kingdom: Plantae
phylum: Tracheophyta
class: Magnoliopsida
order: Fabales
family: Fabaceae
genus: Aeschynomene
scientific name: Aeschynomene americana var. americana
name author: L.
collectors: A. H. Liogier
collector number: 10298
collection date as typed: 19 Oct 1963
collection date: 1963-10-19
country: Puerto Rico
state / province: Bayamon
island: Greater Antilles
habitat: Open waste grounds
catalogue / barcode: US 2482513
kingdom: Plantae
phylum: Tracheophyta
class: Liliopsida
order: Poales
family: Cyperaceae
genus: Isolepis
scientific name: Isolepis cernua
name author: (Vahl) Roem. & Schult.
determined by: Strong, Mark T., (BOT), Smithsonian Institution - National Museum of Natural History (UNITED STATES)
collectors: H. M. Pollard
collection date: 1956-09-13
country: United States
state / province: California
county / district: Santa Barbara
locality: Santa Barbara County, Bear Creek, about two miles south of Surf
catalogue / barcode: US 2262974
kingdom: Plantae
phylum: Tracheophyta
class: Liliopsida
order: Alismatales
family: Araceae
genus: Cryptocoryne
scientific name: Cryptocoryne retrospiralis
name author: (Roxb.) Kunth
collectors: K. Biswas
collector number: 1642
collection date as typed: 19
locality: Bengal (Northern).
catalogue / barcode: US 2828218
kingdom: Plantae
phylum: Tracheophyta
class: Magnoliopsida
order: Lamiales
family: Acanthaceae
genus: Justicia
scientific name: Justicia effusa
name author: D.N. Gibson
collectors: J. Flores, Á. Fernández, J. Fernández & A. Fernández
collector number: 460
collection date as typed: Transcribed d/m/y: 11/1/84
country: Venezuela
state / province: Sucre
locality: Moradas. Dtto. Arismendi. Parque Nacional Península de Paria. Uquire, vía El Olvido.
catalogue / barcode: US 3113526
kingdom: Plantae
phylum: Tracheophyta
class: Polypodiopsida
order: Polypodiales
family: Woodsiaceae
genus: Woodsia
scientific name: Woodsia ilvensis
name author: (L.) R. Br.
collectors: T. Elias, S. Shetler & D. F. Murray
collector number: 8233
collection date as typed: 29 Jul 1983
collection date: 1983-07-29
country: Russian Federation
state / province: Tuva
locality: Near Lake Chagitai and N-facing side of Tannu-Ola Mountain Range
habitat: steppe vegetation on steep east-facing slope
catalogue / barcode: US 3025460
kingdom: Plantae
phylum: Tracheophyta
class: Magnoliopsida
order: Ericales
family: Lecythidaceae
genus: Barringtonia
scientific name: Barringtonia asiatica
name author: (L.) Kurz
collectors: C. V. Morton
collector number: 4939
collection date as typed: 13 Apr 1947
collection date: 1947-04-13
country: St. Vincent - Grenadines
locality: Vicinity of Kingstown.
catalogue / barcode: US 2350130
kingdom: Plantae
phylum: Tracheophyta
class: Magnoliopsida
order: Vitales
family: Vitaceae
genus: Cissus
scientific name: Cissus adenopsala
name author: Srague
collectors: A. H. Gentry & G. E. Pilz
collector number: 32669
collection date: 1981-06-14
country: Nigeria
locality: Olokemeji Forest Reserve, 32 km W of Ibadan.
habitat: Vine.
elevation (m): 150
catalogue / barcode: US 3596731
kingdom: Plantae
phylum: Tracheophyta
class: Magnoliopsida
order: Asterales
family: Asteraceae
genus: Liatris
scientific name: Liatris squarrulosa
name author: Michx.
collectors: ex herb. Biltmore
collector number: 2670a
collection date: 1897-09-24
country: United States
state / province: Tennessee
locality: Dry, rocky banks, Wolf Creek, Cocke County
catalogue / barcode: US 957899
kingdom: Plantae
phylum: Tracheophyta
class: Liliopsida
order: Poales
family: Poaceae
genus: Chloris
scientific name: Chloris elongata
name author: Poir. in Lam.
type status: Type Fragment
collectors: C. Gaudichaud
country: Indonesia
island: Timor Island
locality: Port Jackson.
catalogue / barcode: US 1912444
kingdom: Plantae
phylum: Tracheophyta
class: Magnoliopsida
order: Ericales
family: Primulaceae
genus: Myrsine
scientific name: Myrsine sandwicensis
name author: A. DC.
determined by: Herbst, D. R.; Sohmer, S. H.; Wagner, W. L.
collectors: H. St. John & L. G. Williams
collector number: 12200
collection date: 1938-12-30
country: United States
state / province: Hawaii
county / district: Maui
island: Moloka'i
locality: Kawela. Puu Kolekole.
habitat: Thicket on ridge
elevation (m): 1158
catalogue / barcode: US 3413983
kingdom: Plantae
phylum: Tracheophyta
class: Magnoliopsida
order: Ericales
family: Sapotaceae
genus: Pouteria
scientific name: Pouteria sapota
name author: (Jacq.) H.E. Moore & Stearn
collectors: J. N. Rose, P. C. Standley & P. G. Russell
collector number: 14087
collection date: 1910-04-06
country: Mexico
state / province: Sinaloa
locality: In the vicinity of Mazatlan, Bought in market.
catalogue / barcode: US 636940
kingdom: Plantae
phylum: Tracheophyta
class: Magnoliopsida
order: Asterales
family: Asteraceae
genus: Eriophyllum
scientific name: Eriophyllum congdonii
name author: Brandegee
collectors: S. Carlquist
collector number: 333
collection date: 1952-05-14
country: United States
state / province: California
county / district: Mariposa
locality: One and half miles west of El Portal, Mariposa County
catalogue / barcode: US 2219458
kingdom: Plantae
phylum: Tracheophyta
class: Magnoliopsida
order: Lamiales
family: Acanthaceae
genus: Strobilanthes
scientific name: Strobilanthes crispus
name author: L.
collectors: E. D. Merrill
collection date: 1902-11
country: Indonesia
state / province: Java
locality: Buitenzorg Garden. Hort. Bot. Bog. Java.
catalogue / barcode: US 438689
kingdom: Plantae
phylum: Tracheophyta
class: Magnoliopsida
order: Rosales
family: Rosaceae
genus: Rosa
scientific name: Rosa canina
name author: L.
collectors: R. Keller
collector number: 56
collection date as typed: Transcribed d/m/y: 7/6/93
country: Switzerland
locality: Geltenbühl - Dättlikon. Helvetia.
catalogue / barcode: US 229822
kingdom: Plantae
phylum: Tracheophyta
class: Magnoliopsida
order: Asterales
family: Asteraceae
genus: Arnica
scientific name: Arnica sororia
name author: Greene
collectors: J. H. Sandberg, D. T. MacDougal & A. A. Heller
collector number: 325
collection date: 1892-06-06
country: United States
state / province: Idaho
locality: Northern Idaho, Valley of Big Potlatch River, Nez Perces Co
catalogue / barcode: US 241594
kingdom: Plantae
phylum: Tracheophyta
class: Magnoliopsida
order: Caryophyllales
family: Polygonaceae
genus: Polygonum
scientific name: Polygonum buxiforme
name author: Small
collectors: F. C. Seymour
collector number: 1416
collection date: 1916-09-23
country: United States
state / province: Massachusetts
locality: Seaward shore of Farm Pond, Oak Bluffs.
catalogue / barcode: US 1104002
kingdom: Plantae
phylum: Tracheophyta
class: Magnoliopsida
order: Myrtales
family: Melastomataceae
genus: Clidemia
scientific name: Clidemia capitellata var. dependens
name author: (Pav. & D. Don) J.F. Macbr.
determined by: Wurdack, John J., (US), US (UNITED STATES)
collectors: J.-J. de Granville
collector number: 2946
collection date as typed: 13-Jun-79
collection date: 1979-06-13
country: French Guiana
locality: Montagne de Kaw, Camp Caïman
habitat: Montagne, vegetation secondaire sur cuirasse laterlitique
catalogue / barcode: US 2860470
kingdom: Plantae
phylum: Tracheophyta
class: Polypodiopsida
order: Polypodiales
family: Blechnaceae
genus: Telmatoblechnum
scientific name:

Your objective:
Copy out every line of the records above, word for word and in the same order.

Result of the exercise:
kingdom: Plantae
phylum: Tracheophyta
class: Magnoliopsida
order: Fabales
family: Fabaceae
genus: Aeschynomene
scientific name: Aeschynomene americana var. americana
name author: L.
collectors: A. H. Liogier
collector number: 10298
collection date as typed: 19 Oct 1963
collection date: 1963-10-19
country: Puerto Rico
state / province: Bayamon
island: Greater Antilles
habitat: Open waste grounds
catalogue / barcode: US 2482513
kingdom: Plantae
phylum: Tracheophyta
class: Liliopsida
order: Poales
family: Cyperaceae
genus: Isolepis
scientific name: Isolepis cernua
name author: (Vahl) Roem. & Schult.
determined by: Strong, Mark T., (BOT), Smithsonian Institution - National Museum of Natural History (UNITED STATES)
collectors: H. M. Pollard
collection date: 1956-09-13
country: United States
state / province: California
county / district: Santa Barbara
locality: Santa Barbara County, Bear Creek, about two miles south of Surf
catalogue / barcode: US 2262974
kingdom: Plantae
phylum: Tracheophyta
class: Liliopsida
order: Alismatales
family: Araceae
genus: Cryptocoryne
scientific name: Cryptocoryne retrospiralis
name author: (Roxb.) Kunth
collectors: K. Biswas
collector number: 1642
collection date as typed: 19
locality: Bengal (Northern).
catalogue / barcode: US 2828218
kingdom: Plantae
phylum: Tracheophyta
class: Magnoliopsida
order: Lamiales
family: Acanthaceae
genus: Justicia
scientific name: Justicia effusa
name author: D.N. Gibson
collectors: J. Flores, Á. Fernández, J. Fernández & A. Fernández
collector number: 460
collection date as typed: Transcribed d/m/y: 11/1/84
country: Venezuela
state / province: Sucre
locality: Moradas. Dtto. Arismendi. Parque Nacional Península de Paria. Uquire, vía El Olvido.
catalogue / barcode: US 3113526
kingdom: Plantae
phylum: Tracheophyta
class: Polypodiopsida
order: Polypodiales
family: Woodsiaceae
genus: Woodsia
scientific name: Woodsia ilvensis
name author: (L.) R. Br.
collectors: T. Elias, S. Shetler & D. F. Murray
collector number: 8233
collection date as typed: 29 Jul 1983
collection date: 1983-07-29
country: Russian Federation
state / province: Tuva
locality: Near Lake Chagitai and N-facing side of Tannu-Ola Mountain Range
habitat: steppe vegetation on steep east-facing slope
catalogue / barcode: US 3025460
kingdom: Plantae
phylum: Tracheophyta
class: Magnoliopsida
order: Ericales
family: Lecythidaceae
genus: Barringtonia
scientific name: Barringtonia asiatica
name author: (L.) Kurz
collectors: C. V. Morton
collector number: 4939
collection date as typed: 13 Apr 1947
collection date: 1947-04-13
country: St. Vincent - Grenadines
locality: Vicinity of Kingstown.
catalogue / barcode: US 2350130
kingdom: Plantae
phylum: Tracheophyta
class: Magnoliopsida
order: Vitales
family: Vitaceae
genus: Cissus
scientific name: Cissus adenopsala
name author: Srague
collectors: A. H. Gentry & G. E. Pilz
collector number: 32669
collection date: 1981-06-14
country: Nigeria
locality: Olokemeji Forest Reserve, 32 km W of Ibadan.
habitat: Vine.
elevation (m): 150
catalogue / barcode: US 3596731
kingdom: Plantae
phylum: Tracheophyta
class: Magnoliopsida
order: Asterales
family: Asteraceae
genus: Liatris
scientific name: Liatris squarrulosa
name author: Michx.
collectors: ex herb. Biltmore
collector number: 2670a
collection date: 1897-09-24
country: United States
state / province: Tennessee
locality: Dry, rocky banks, Wolf Creek, Cocke County
catalogue / barcode: US 957899
kingdom: Plantae
phylum: Tracheophyta
class: Liliopsida
order: Poales
family: Poaceae
genus: Chloris
scientific name: Chloris elongata
name author: Poir. in Lam.
type status: Type Fragment
collectors: C. Gaudichaud
country: Indonesia
island: Timor Island
locality: Port Jackson.
catalogue / barcode: US 1912444
kingdom: Plantae
phylum: Tracheophyta
class: Magnoliopsida
order: Ericales
family: Primulaceae
genus: Myrsine
scientific name: Myrsine sandwicensis
name author: A. DC.
determined by: Herbst, D. R.; Sohmer, S. H.; Wagner, W. L.
collectors: H. St. John & L. G. Williams
collector number: 12200
collection date: 1938-12-30
country: United States
state / province: Hawaii
county / district: Maui
island: Moloka'i
locality: Kawela. Puu Kolekole.
habitat: Thicket on ridge
elevation (m): 1158
catalogue / barcode: US 3413983
kingdom: Plantae
phylum: Tracheophyta
class: Magnoliopsida
order: Ericales
family: Sapotaceae
genus: Pouteria
scientific name: Pouteria sapota
name author: (Jacq.) H.E. Moore & Stearn
collectors: J. N. Rose, P. C. Standley & P. G. Russell
collector number: 14087
collection date: 1910-04-06
country: Mexico
state / province: Sinaloa
locality: In the vicinity of Mazatlan, Bought in market.
catalogue / barcode: US 636940
kingdom: Plantae
phylum: Tracheophyta
class: Magnoliopsida
order: Asterales
family: Asteraceae
genus: Eriophyllum
scientific name: Eriophyllum congdonii
name author: Brandegee
collectors: S. Carlquist
collector number: 333
collection date: 1952-05-14
country: United States
state / province: California
county / district: Mariposa
locality: One and half miles west of El Portal, Mariposa County
catalogue / barcode: US 2219458
kingdom: Plantae
phylum: Tracheophyta
class: Magnoliopsida
order: Lamiales
family: Acanthaceae
genus: Strobilanthes
scientific name: Strobilanthes crispus
name author: L.
collectors: E. D. Merrill
collection date: 1902-11
country: Indonesia
state / province: Java
locality: Buitenzorg Garden. Hort. Bot. Bog. Java.
catalogue / barcode: US 438689
kingdom: Plantae
phylum: Tracheophyta
class: Magnoliopsida
order: Rosales
family: Rosaceae
genus: Rosa
scientific name: Rosa canina
name author: L.
collectors: R. Keller
collector number: 56
collection date as typed: Transcribed d/m/y: 7/6/93
country: Switzerland
locality: Geltenbühl - Dättlikon. Helvetia.
catalogue / barcode: US 229822
kingdom: Plantae
phylum: Tracheophyta
class: Magnoliopsida
order: Asterales
family: Asteraceae
genus: Arnica
scientific name: Arnica sororia
name author: Greene
collectors: J. H. Sandberg, D. T. MacDougal & A. A. Heller
collector number: 325
collection date: 1892-06-06
country: United States
state / province: Idaho
locality: Northern Idaho, Valley of Big Potlatch River, Nez Perces Co
catalogue / barcode: US 241594
kingdom: Plantae
phylum: Tracheophyta
class: Magnoliopsida
order: Caryophyllales
family: Polygonaceae
genus: Polygonum
scientific name: Polygonum buxiforme
name author: Small
collectors: F. C. Seymour
collector number: 1416
collection date: 1916-09-23
country: United States
state / province: Massachusetts
locality: Seaward shore of Farm Pond, Oak Bluffs.
catalogue / barcode: US 1104002
kingdom: Plantae
phylum: Tracheophyta
class: Magnoliopsida
order: Myrtales
family: Melastomataceae
genus: Clidemia
scientific name: Clidemia capitellata var. dependens
name author: (Pav. & D. Don) J.F. Macbr.
determined by: Wurdack, John J., (US), US (UNITED STATES)
collectors: J.-J. de Granville
collector number: 2946
collection date as typed: 13-Jun-79
collection date: 1979-06-13
country: French Guiana
locality: Montagne de Kaw, Camp Caïman
habitat: Montagne, vegetation secondaire sur cuirasse laterlitique
catalogue / barcode: US 2860470
kingdom: Plantae
phylum: Tracheophyta
class: Polypodiopsida
order: Polypodiales
family: Blechnaceae
genus: Telmatoblechnum
scientific name:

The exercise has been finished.